Il Matrimonio segreto par Cordula Däuper (© Opéra national de Lorraine)
Le Comte Robinson s’incarne en Riccardo Novaro. Le baryton au sourire enjôleur, affublé d’une perruque blonde au large épi récalcitrant, offre un timbre doux et velouté, mais, la voix serrée, il manque de puissance et se trouve souvent couvert par l’orchestre ou par ses partenaires. Très à l’aise scéniquement, il propose un jeu volubile et réjouissant, et ce dès sa première apparition muette. Le jeune Anicio Zorzi Giustiniani chante son ami mais néanmoins rival, Paolino, avec des airs juvéniles. Sa voix est claire, ses aigus limpides et ses vocalises fluides.
Il Matrimonio segreto par Cordula Däuper (© Opéra national de Lorraine)
Enfin, Donato di Stefano chante Géronimo, le père de famille qui correspond à un rôle de basse-bouffe classique. Habitué de ce répertoire, il offre un jeu abouti et des mimiques justes et variées. Moins à l’aise lorsque le débit s’accélère, il oblige le chef à prendre un tempo peu allant pour sa première intervention, ce qui provoque un manque flagrant de rythme dans le passage qui précède. Si ses graves sont parfois forcés, il offre les aigus et les médiums éclatants attendus de cette typologie de personnage. Sa prosodie dans les nombreux récitatifs marque son expérience : il parvient à insuffler du rythme et des intentions. Cornelia Oncioiu est la tante Fidalma. Elle souffre rythmiquement sans que le chef ne parvienne à anticiper ni rattraper ses écarts. Son vibrato est particulièrement ample. Sa voix puissante, portée par un souffle maîtrisé, ressort dans les ensembles.
Il Matrimonio segreto par Cordula Däuper (© Opéra national de Lorraine)

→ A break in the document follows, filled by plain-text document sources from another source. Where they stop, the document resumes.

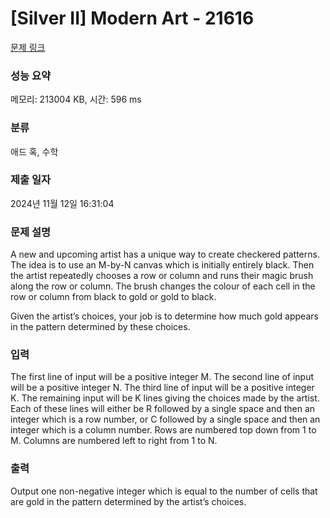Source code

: # [Silver II] Modern Art - 21616 

[문제 링크](https://www.acmicpc.net/problem/21616) 

### 성능 요약

메모리: 213004 KB, 시간: 596 ms

### 분류

애드 혹, 수학

### 제출 일자

2024년 11월 12일 16:31:04

### 문제 설명

<p>A new and upcoming artist has a unique way to create checkered patterns. The idea is to use an M-by-N canvas which is initially entirely black. Then the artist repeatedly chooses a row or column and runs their magic brush along the row or column. The brush changes the colour of each cell in the row or column from black to gold or gold to black.</p>

<p>Given the artist’s choices, your job is to determine how much gold appears in the pattern determined by these choices.</p>

### 입력 

 <p>The first line of input will be a positive integer M. The second line of input will be a positive integer N. The third line of input will be a positive integer K. The remaining input will be K lines giving the choices made by the artist. Each of these lines will either be R followed by a single space and then an integer which is a row number, or C followed by a single space and then an integer which is a column number. Rows are numbered top down from 1 to M. Columns are numbered left to right from 1 to N.</p>

### 출력 

 <p>Output one non-negative integer which is equal to the number of cells that are gold in the pattern determined by the artist’s choices.</p>

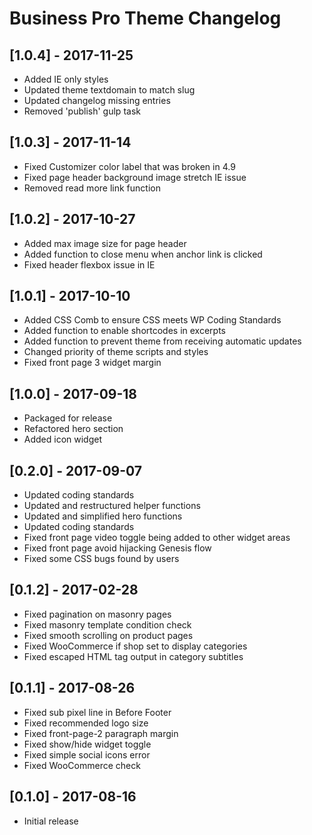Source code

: # Business Pro Theme Changelog

## [1.0.4] - 2017-11-25
* Added IE only styles
* Updated theme textdomain to match slug
* Updated changelog missing entries
* Removed 'publish' gulp task

## [1.0.3] - 2017-11-14
* Fixed Customizer color label that was broken in 4.9
* Fixed page header background image stretch IE issue
* Removed read more link function

## [1.0.2] - 2017-10-27
* Added max image size for page header
* Added function to close menu when anchor link is clicked
* Fixed header flexbox issue in IE

## [1.0.1] - 2017-10-10
* Added CSS Comb to ensure CSS meets WP Coding Standards
* Added function to enable shortcodes in excerpts
* Added function to prevent theme from receiving automatic updates
* Changed priority of theme scripts and styles
* Fixed front page 3 widget margin

## [1.0.0] - 2017-09-18
* Packaged for release
* Refactored hero section
* Added icon widget

## [0.2.0] - 2017-09-07
* Updated coding standards
* Updated and restructured helper functions
* Updated and simplified hero functions
* Updated coding standards
* Fixed front page video toggle being added to other widget areas
* Fixed front page avoid hijacking Genesis flow
* Fixed some CSS bugs found by users

## [0.1.2] - 2017-02-28
* Fixed pagination on masonry pages
* Fixed masonry template condition check
* Fixed smooth scrolling on product pages
* Fixed WooCommerce if shop set to display categories
* Fixed escaped HTML tag output in category subtitles

## [0.1.1] - 2017-08-26
* Fixed sub pixel line in Before Footer
* Fixed recommended logo size
* Fixed front-page-2 paragraph margin
* Fixed show/hide widget toggle
* Fixed simple social icons error
* Fixed WooCommerce check

## [0.1.0] - 2017-08-16
* Initial release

Le chef Sascha Goetzel peine à assurer la cohérence rythmique au sein de la fosse et entre l’orchestre et la scène. Le travail sur les ensembles, nombreux dans cet opéra n’offrant que peu d’arias et aucun chœur, n’assure pas systématiquement l’homogénéité requise entre les solistes, les voix aiguës étouffant parfois les basses. Il dirige en revanche de belles pages, faisant chanter et tressauter les flûtes et lanciner la clarinette, dans un style tout à fait mozartien. Il révèle également les sentiments des personnages en aménageant des pages intimistes et éloquentes. Le continuo est inspiré et rythme parfaitement la soirée. Le piano forte qui le compose, installé sur scène, raccroche l’œuvre, par des citations de la trilogie Mozart-da Ponte, aux sources d’inspiration du compositeur.
Le travail précis de mise en scène se traduit par des saluts travaillés, prolongeant l’histoire et les rires des spectateurs satisfaits.